Ой, какая красота! Конечно, достану – я же не инвалид. На несколько секунд голова закружилась от резкой боли в груди. И вот уже родной друг скользнул ко мне в руку. Не успев задуматься, включила, набрала код (да здравствуют крепкие нейронные связи!). Мессенджеры горели огоньками непрочитанных сообщений. Несколько пропущенных вызовов. Но меня больше всего интересовала связь с Виталиком. А вот и он. Упс. Мне почему-то показалось, что от него должно поступить штук десять сообщений. Или двадцать. Сколько я уже здесь? А было всего одно: «Привет, малыш! Скорее выздоравливай. Жду тебя на работе». И все?! Сколько дней кантуюсь в этой несчастной больнице, открывая глаза и видя перед собой только отца. Что, где и как – мне никто ничего не рассказывает. Я чувствую себя огромной неваляшкой, которую можно посадить на кровати и все, что я смогу, – это раскачиваться на постели. Мне даже показалось, что ногу пронзила боль. Я обрадовалась этой боли и попыталась пошевелить конечностью. Нет, пока ноги отдельно. Почему-то в голову пришло дурацкое: «Мухи – отдельно, котлеты – отдельно».
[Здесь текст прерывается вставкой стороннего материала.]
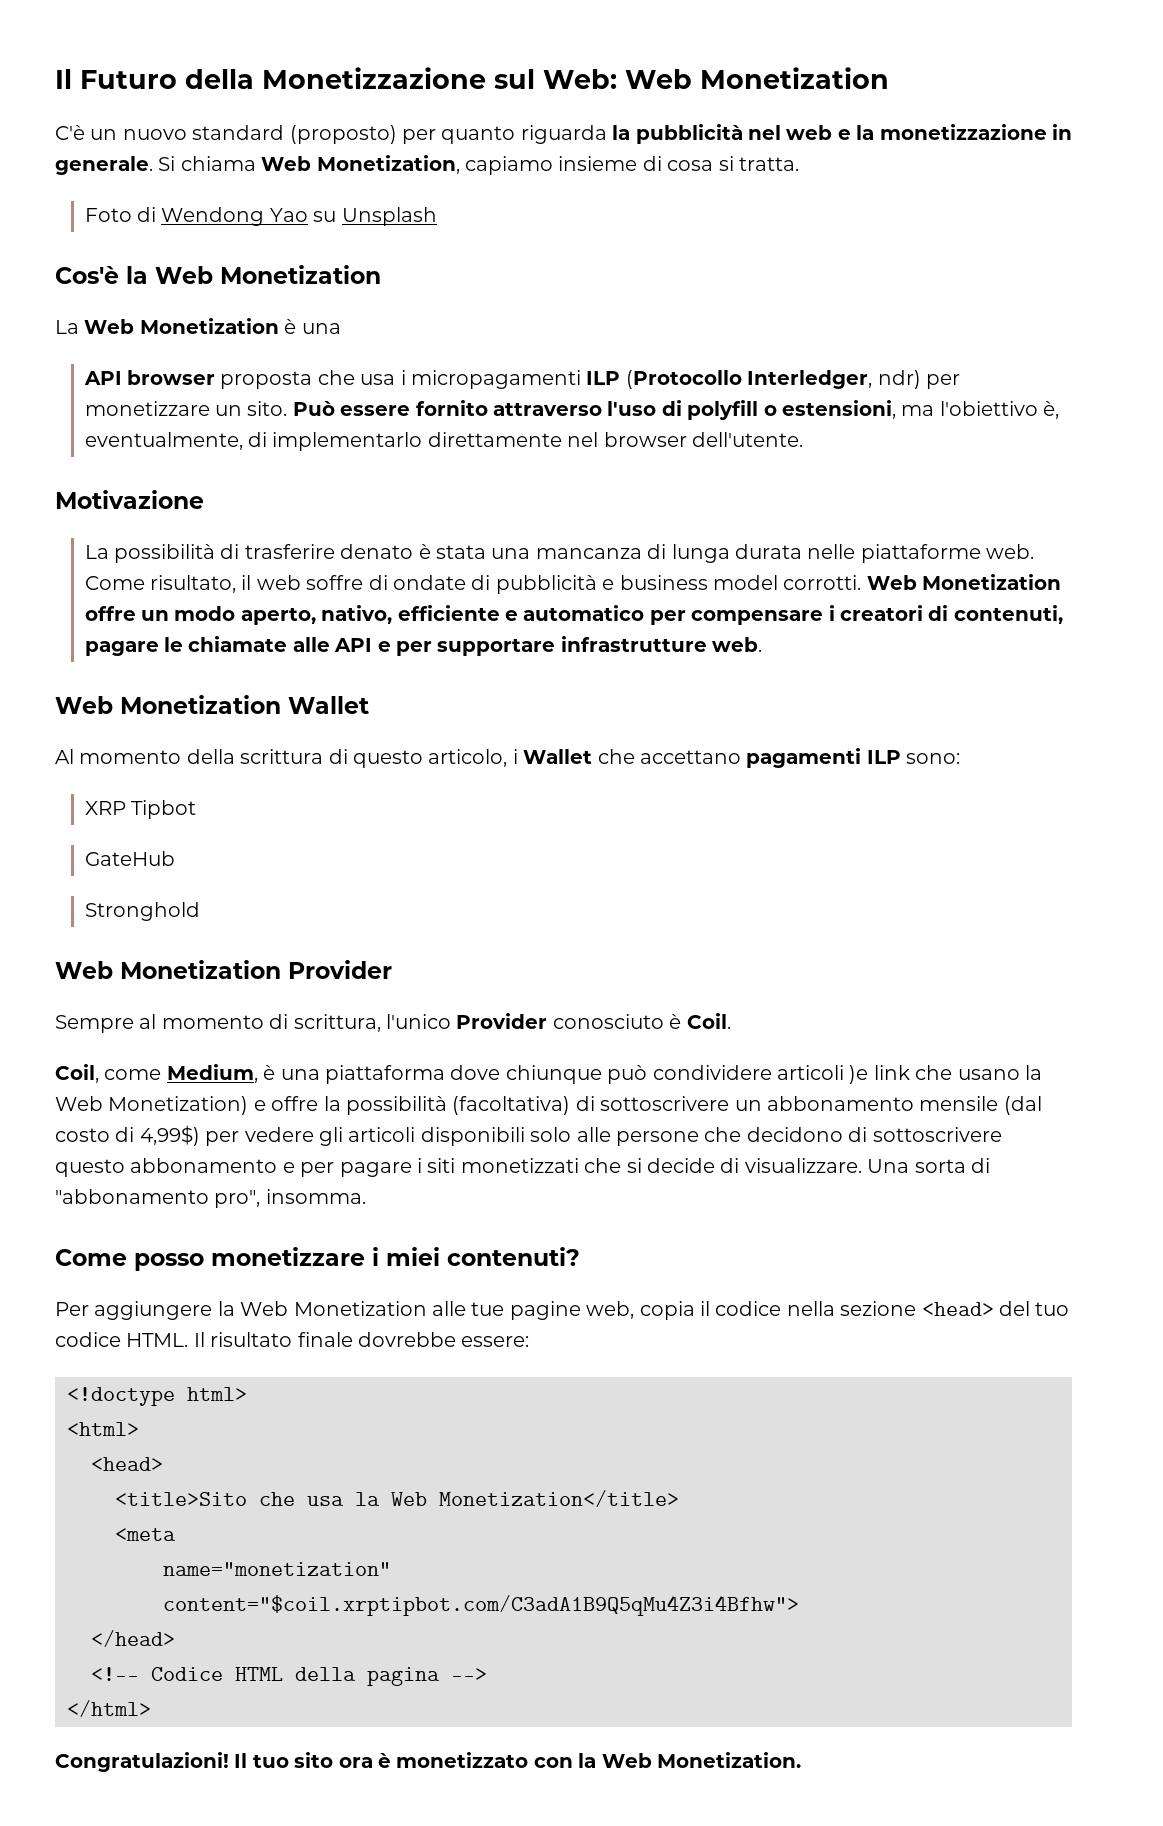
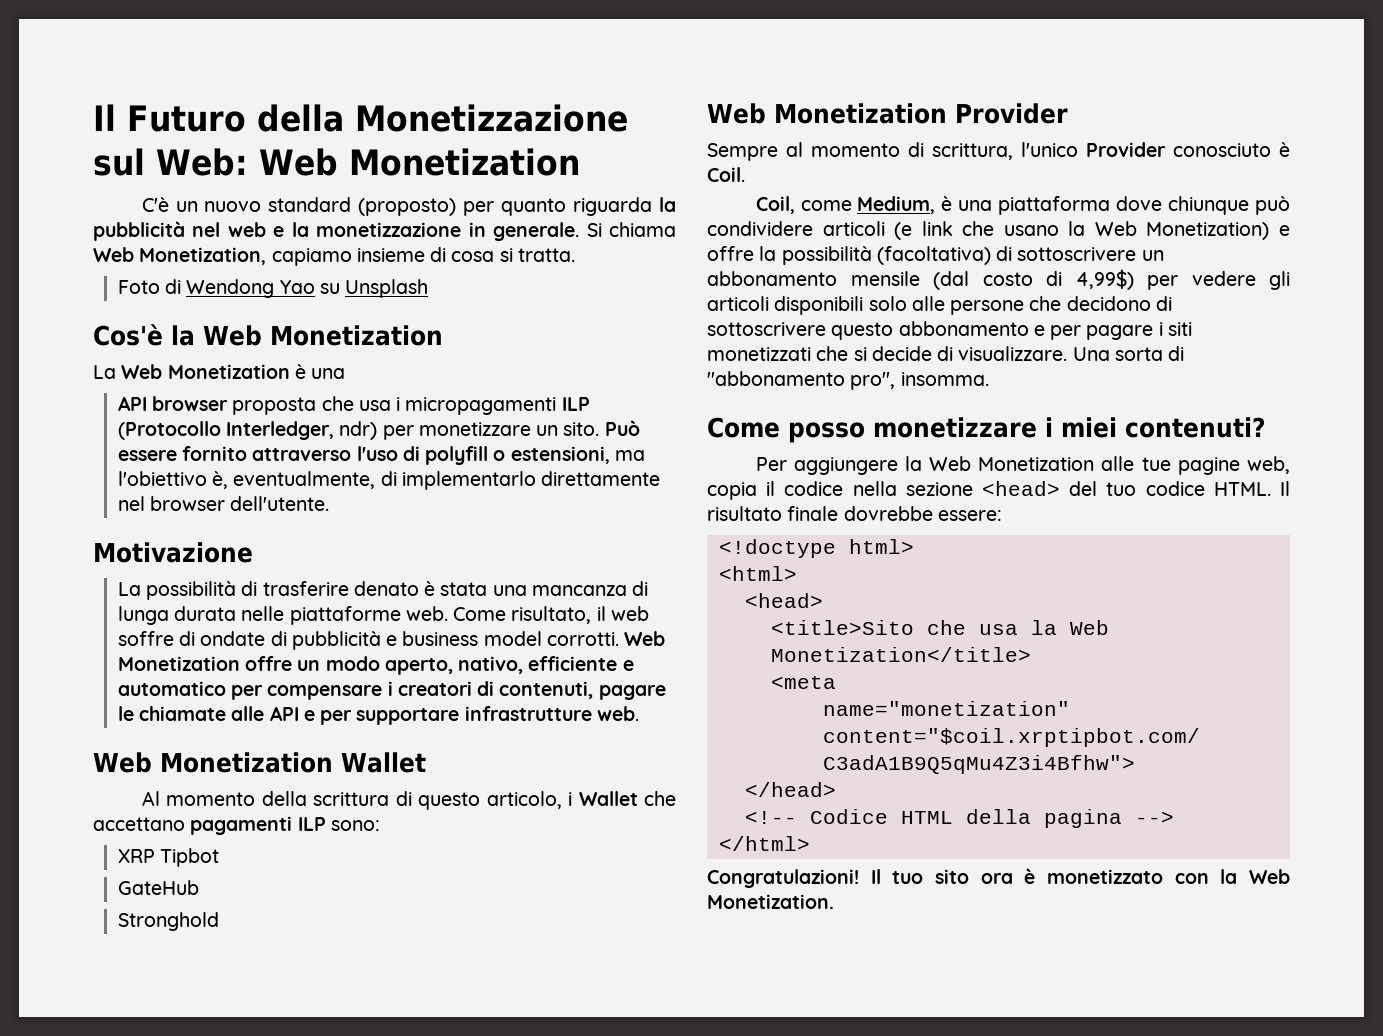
[849,1065,869,1084] )e -> [894,222,913,240] (e

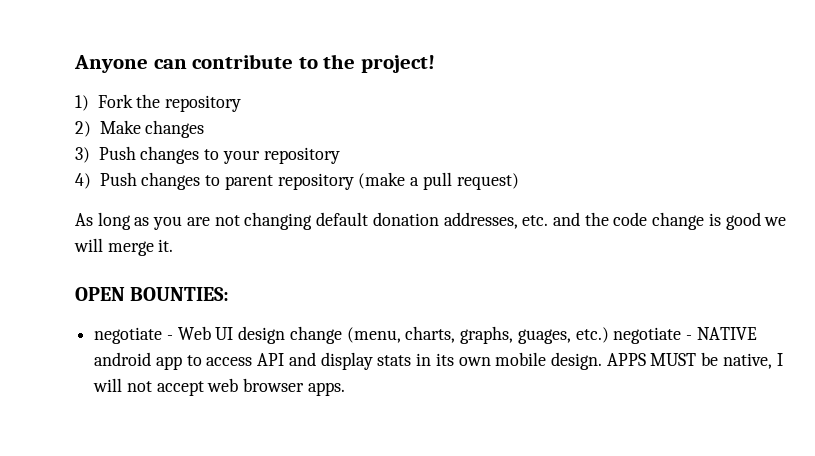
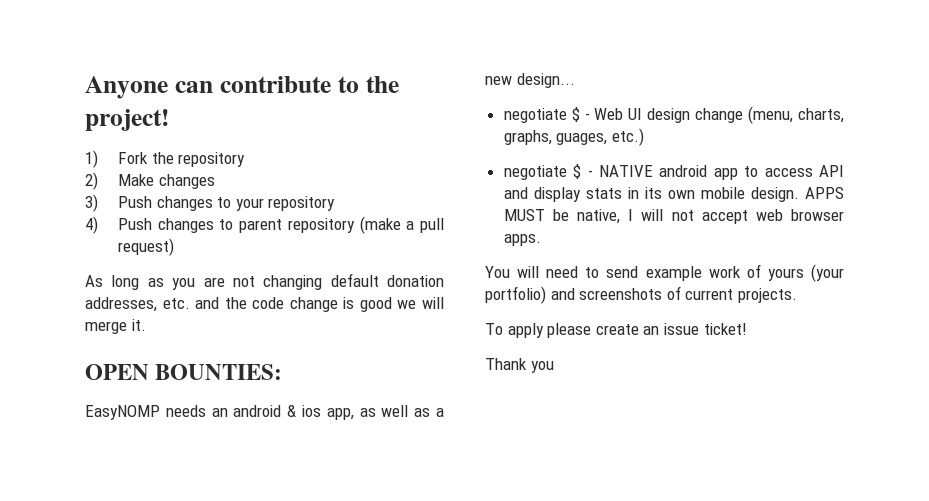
[94,327,163,344] // negotiate -> [85,405,445,420] [485,73,575,88] [503,107,580,123] // EasyNOMP needs an android & ios app, as well as a new design... // negotiate $
[613,327,682,344] negotiate -> [503,164,582,180] // negotiate $
(345, 389) none -> [485,264,844,282] [485,286,797,304] [485,323,747,338] [485,358,554,373] // You will need to send example work of yours (your portfolio) and screenshots of current projects. // To apply please create an issue ticket! // Thank you

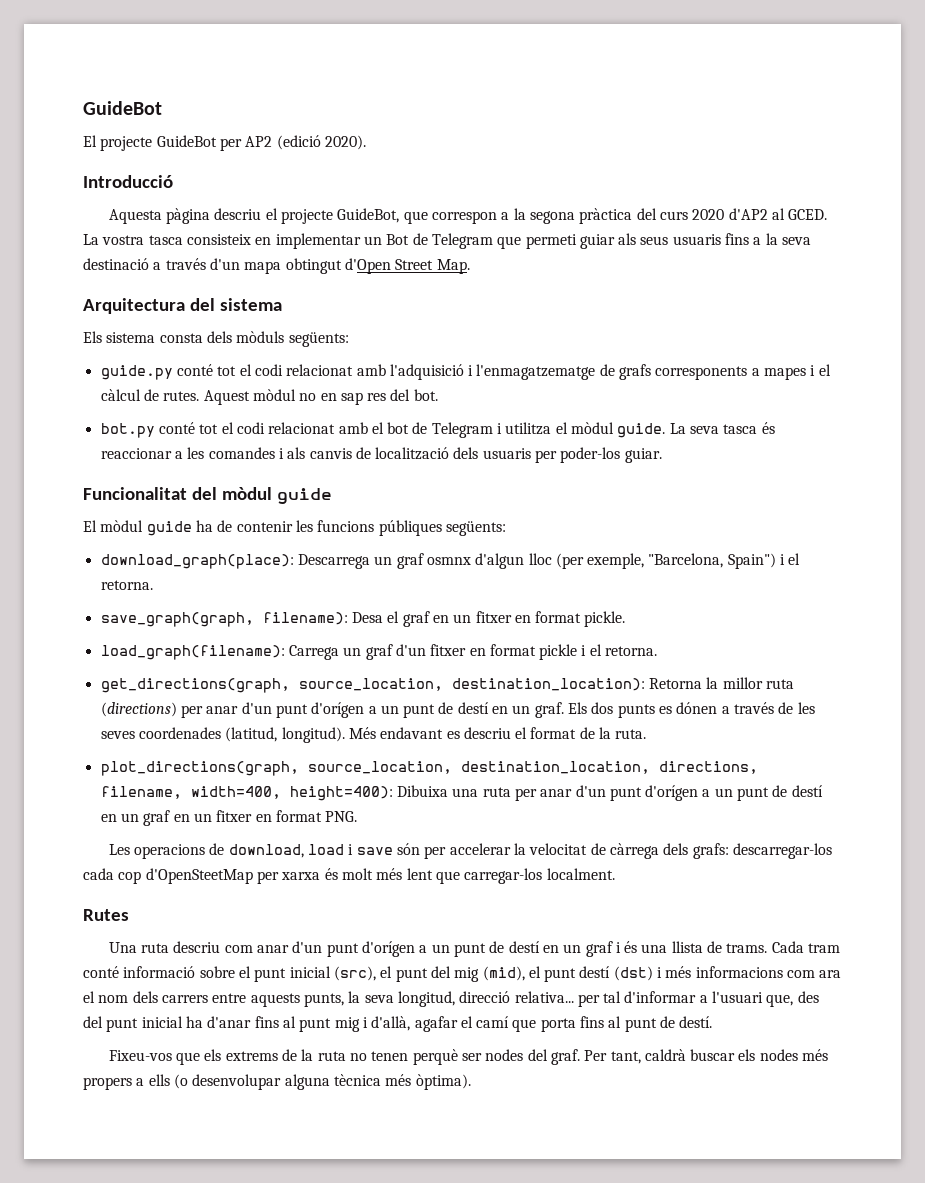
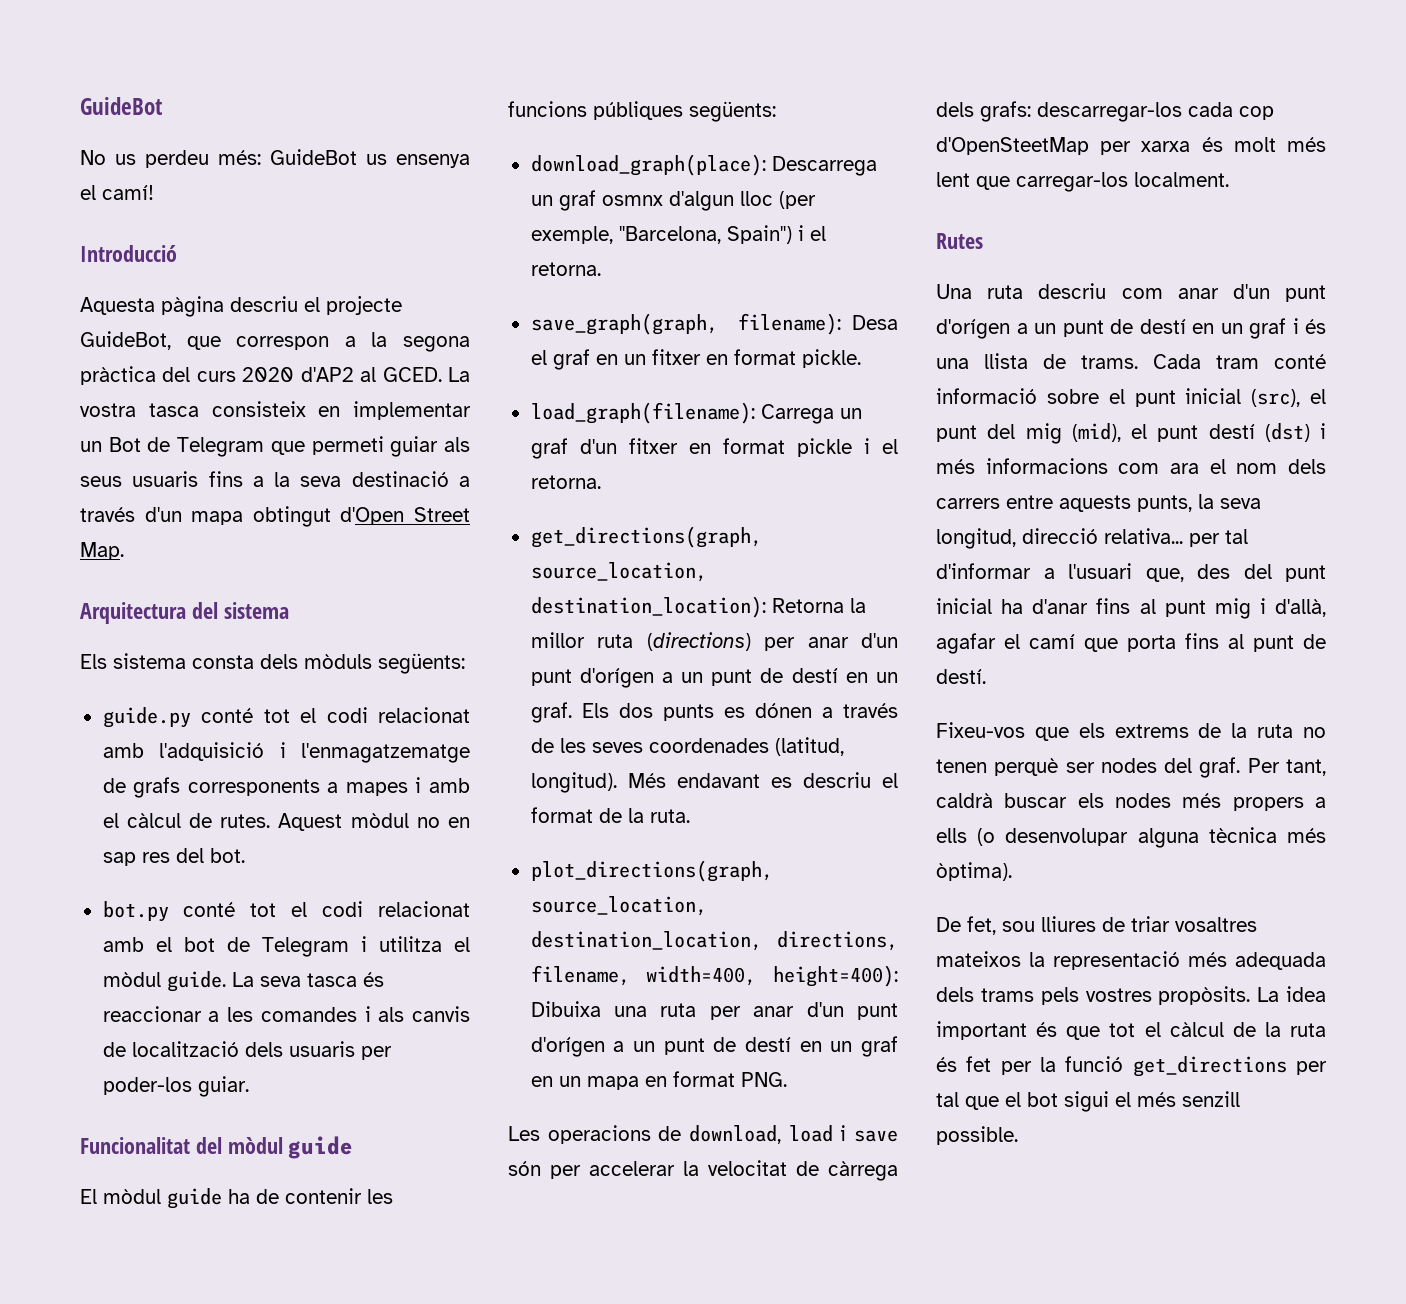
[83,135,366,151] El projecte GuideBot per AP2 (edició 2020). -> [80,149,470,168] [80,185,154,200] No us perdeu més: GuideBot us ensenya el camí!
(816, 370) none -> [428,778,470,793] amb
[216,810,253,822] fitxer -> [586,1076,639,1090] mapa
(471, 1082) none -> [936,916,1257,935] [936,951,1326,970] [936,986,1326,1005] [936,1021,1326,1040] [936,1056,1327,1077] [936,1091,1240,1112] [936,1126,1018,1145] // De fet, sou lliures de triar vosaltres mateixos la representació més adequada dels trams pels vostres propòsits. La idea important és que tot el càlcul de la ruta és fet per la funció get_directions per tal que el bot sigui el més senzill possible.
– Я хочу поговорить с врачом. Как я могу с ним поговорить? – во мне заклокотала злость. Надо быстрее, прямо здесь и прямо сейчас обсудить мое состояние. Может, меня неправильно лечат?
– Ну… он приходит во время обхода…
– Где я? – я имела в виду город, но соседки испуганно замолкли. – Ну, где я? Как это называется?
– Это больница… – тихо сказала старшая.
– Да это я понимаю! – по-моему, у них даже вырвался вздох облегчения. – Город какой? Не Москва?
– Нет, что вы. Это Волгоградская область.
Волгоградская область. Замечательно. Этого мне только и не хватало. Наверняка здесь никому ни до кого нет дела.
– Я хочу увидеть врача! – решимость придала мне сил, и даже руки сжались в кулаки, как будто диагноз и перспективы я сейчас буду из доктора выбивать силой.
– Лена-а-а! – крикнула кому-то старшая, и в двери появилась девушка в халате. – Лена, девушка очень просит доктора. Может, Михаил Андреевич сможет подойти? Ей важно.
Наверное, они там еще поперемигивались с этой Леной, потому что она несколько секунд стояла и смотрела на мою соседку, которая территориально находилась за моей спиной, и только после этого кивнула и снова прикрыла дверь.